┌─ BRANO

L'angelo custode di 

Santa Margherita Maria Alacoque

Fui mandata a lavorare in infermeria, dove solo Dio sa ciò che ho dovuto soffrire, sia a causa del mio carattere sensibile, sia a causa degli uomini e del demonio, che spesso mi faceva cadere e rompere tutto quanto avevo in mano. Dopodiché mi prendeva in giro, ridendomi talvolta in faccia: « Sciattona! Non combinerai mai niente di buono». 

Questo faceva sprofondare il mio spirito in una tristezza e in una prostrazione così profonde, che non sapevo cosa fare, perché spesso mi toglieva la possibilità di parlarne con la nostra superiora, sapendo che l'obbedienza distruggeva tutte le sue forze. Una volta, mi spinse dall'alto di una scala mentre reggevo un braciere pieno di fuoco, e mi ritrovai a terra, senza che il fuoco si fosse spento e senza che mi fossi fatta alcun male, anche se chi mi vide cadere pensò che mi fossi rotta le gambe. Ma io sentivo il mio fedele angelo custode che mi sosteneva e avevo spesso la felicità di godere della sua presenza e di essere rimproverata e corretta da lui.

└─
┌─ MATERIALE DI PARTENZA

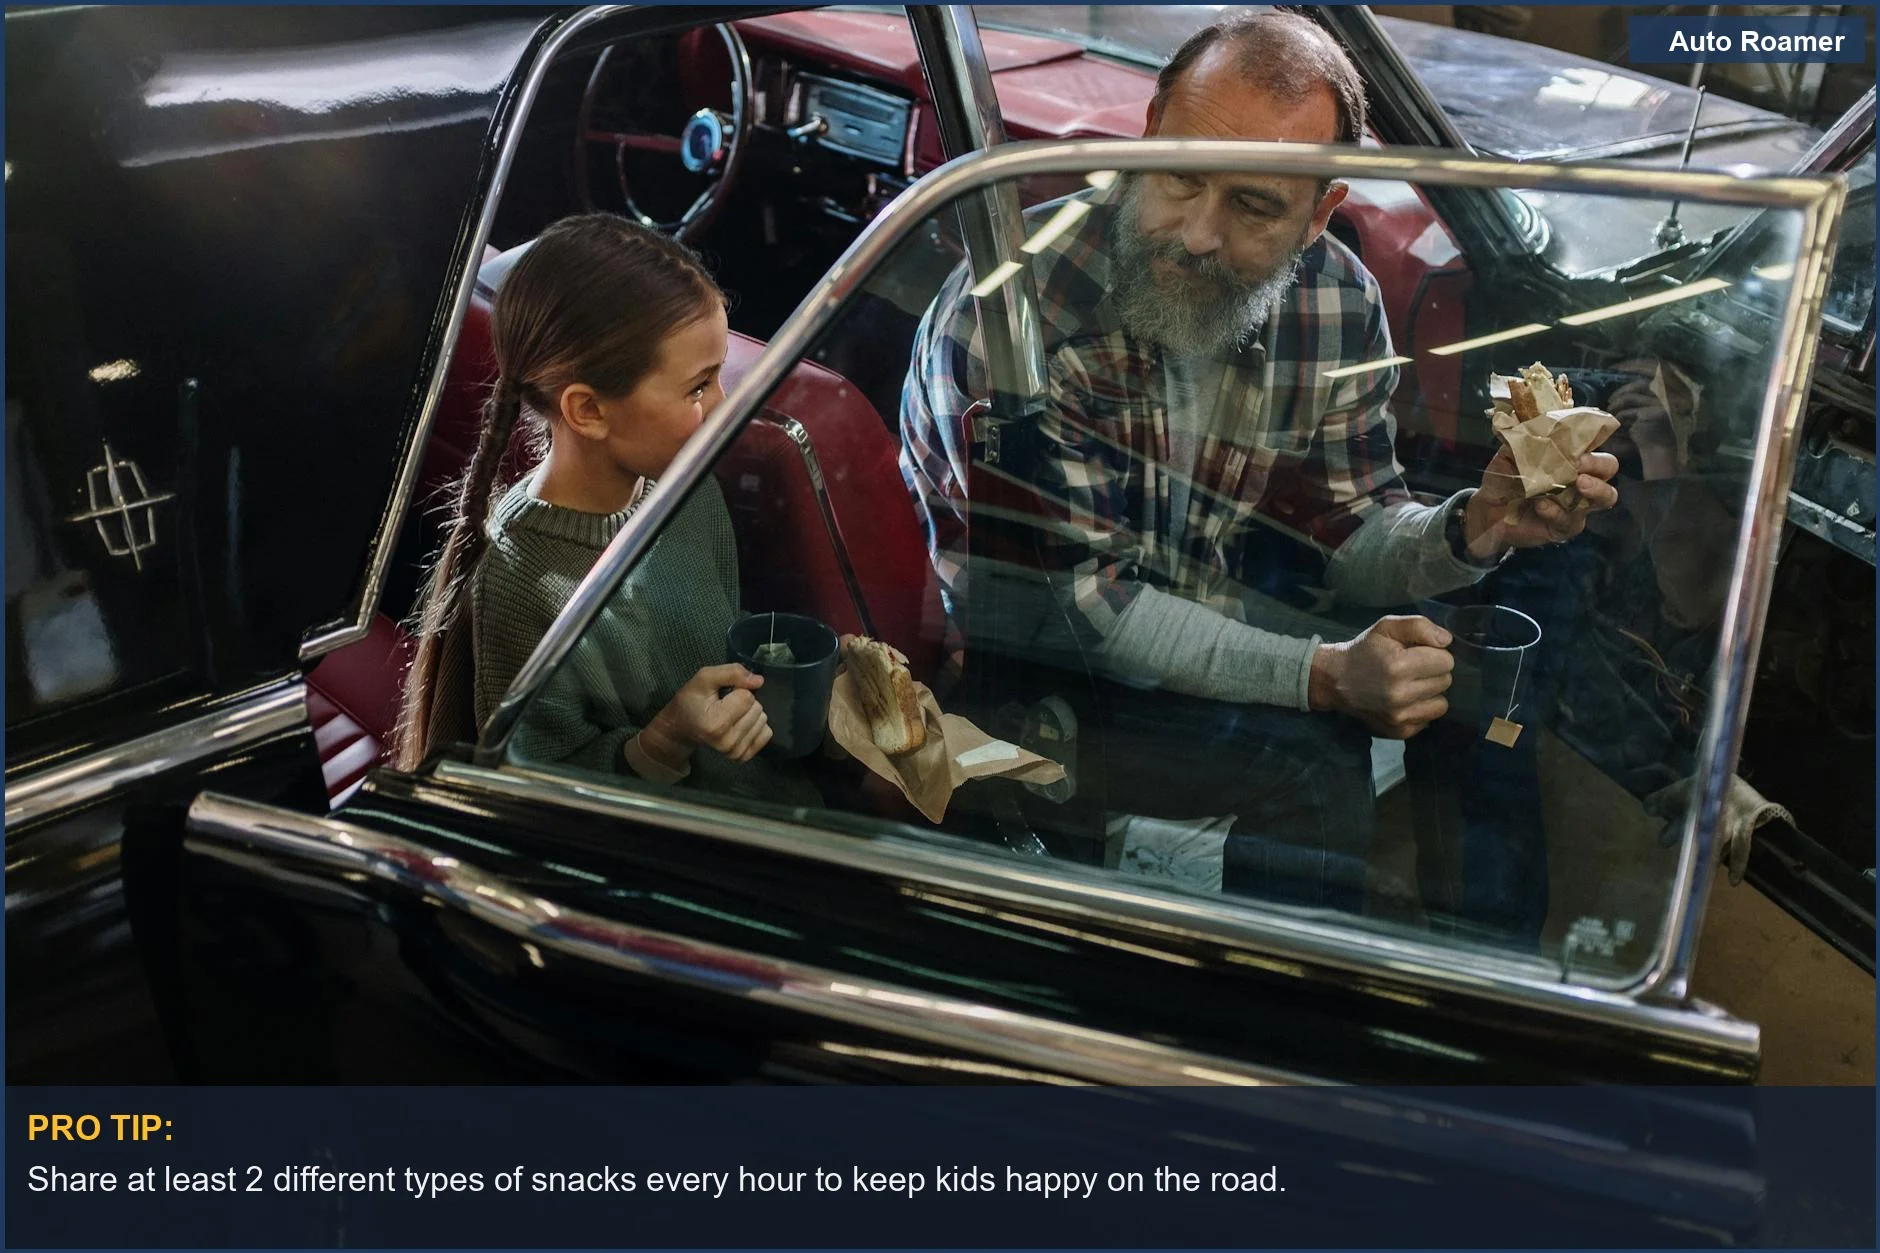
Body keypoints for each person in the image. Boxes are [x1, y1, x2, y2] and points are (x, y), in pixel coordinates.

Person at [898, 12, 1621, 907]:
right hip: (1027, 684)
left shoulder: (1336, 300)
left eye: (1252, 205)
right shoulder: (1010, 321)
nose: (1198, 233)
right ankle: (1264, 1019)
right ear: (1151, 127)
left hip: (1199, 603)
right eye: (1182, 176)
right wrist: (1324, 675)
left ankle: (1481, 1005)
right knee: (1314, 759)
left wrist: (1470, 527)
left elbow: (1352, 527)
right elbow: (1091, 610)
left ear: (1321, 213)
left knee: (1472, 683)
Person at [395, 213, 783, 793]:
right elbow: (541, 785)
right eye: (698, 386)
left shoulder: (692, 490)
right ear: (589, 412)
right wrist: (662, 741)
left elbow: (713, 633)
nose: (725, 406)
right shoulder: (518, 586)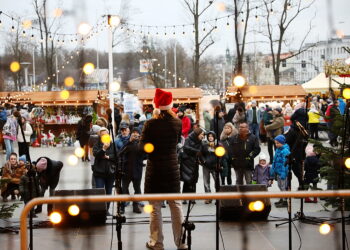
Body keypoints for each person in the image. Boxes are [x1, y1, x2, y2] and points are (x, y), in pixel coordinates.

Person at [140, 88, 187, 250]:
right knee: (176, 206)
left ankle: (156, 243)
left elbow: (143, 147)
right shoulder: (177, 123)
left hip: (155, 170)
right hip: (172, 168)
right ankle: (181, 243)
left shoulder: (150, 124)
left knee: (155, 208)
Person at [119, 127, 146, 214]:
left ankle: (135, 206)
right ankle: (122, 207)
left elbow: (146, 154)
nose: (135, 134)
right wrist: (129, 141)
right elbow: (120, 152)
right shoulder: (126, 141)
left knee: (137, 189)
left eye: (136, 133)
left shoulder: (142, 143)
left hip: (137, 170)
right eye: (133, 132)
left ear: (139, 134)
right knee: (124, 189)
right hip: (126, 170)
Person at [92, 127, 116, 214]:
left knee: (109, 192)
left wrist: (108, 157)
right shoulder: (97, 145)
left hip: (110, 173)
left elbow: (117, 156)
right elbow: (96, 155)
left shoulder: (113, 145)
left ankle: (107, 210)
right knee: (100, 192)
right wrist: (104, 149)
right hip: (99, 173)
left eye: (106, 134)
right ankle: (100, 210)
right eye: (102, 135)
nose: (104, 136)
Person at [180, 128, 204, 197]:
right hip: (187, 162)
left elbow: (201, 151)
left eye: (203, 135)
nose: (202, 136)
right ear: (197, 134)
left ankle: (192, 196)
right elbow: (186, 148)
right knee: (187, 179)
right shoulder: (188, 139)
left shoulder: (200, 141)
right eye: (201, 134)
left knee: (194, 179)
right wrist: (196, 151)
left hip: (195, 162)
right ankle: (185, 196)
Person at [270, 135, 290, 208]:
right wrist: (273, 170)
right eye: (275, 143)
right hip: (278, 172)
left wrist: (283, 173)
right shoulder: (278, 149)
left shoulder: (285, 151)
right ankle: (282, 198)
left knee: (283, 186)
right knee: (279, 186)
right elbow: (274, 161)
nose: (276, 144)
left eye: (278, 143)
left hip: (283, 173)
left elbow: (286, 164)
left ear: (282, 143)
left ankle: (285, 201)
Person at [200, 131, 217, 204]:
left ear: (214, 137)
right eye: (209, 136)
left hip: (215, 166)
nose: (210, 137)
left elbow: (221, 155)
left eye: (212, 136)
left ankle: (218, 197)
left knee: (217, 182)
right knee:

└─

Trascrivi per intero il brano sull'angelo custode di Santa Margherita Maria Alacoque, senza alcuna modifica. Fai riferimento soltanto al brano.

● **SOLUZIONE**
L'angelo custode di 

Santa Margherita Maria Alacoque

Fui mandata a lavorare in infermeria, dove solo Dio sa ciò che ho dovuto soffrire, sia a causa del mio carattere sensibile, sia a causa degli uomini e del demonio, che spesso mi faceva cadere e rompere tutto quanto avevo in mano. Dopodiché mi prendeva in giro, ridendomi talvolta in faccia: « Sciattona! Non combinerai mai niente di buono». 

Questo faceva sprofondare il mio spirito in una tristezza e in una prostrazione così profonde, che non sapevo cosa fare, perché spesso mi toglieva la possibilità di parlarne con la nostra superiora, sapendo che l'obbedienza distruggeva tutte le sue forze. Una volta, mi spinse dall'alto di una scala mentre reggevo un braciere pieno di fuoco, e mi ritrovai a terra, senza che il fuoco si fosse spento e senza che mi fossi fatta alcun male, anche se chi mi vide cadere pensò che mi fossi rotta le gambe. Ma io sentivo il mio fedele angelo custode che mi sosteneva e avevo spesso la felicità di godere della sua presenza e di essere rimproverata e corretta da lui.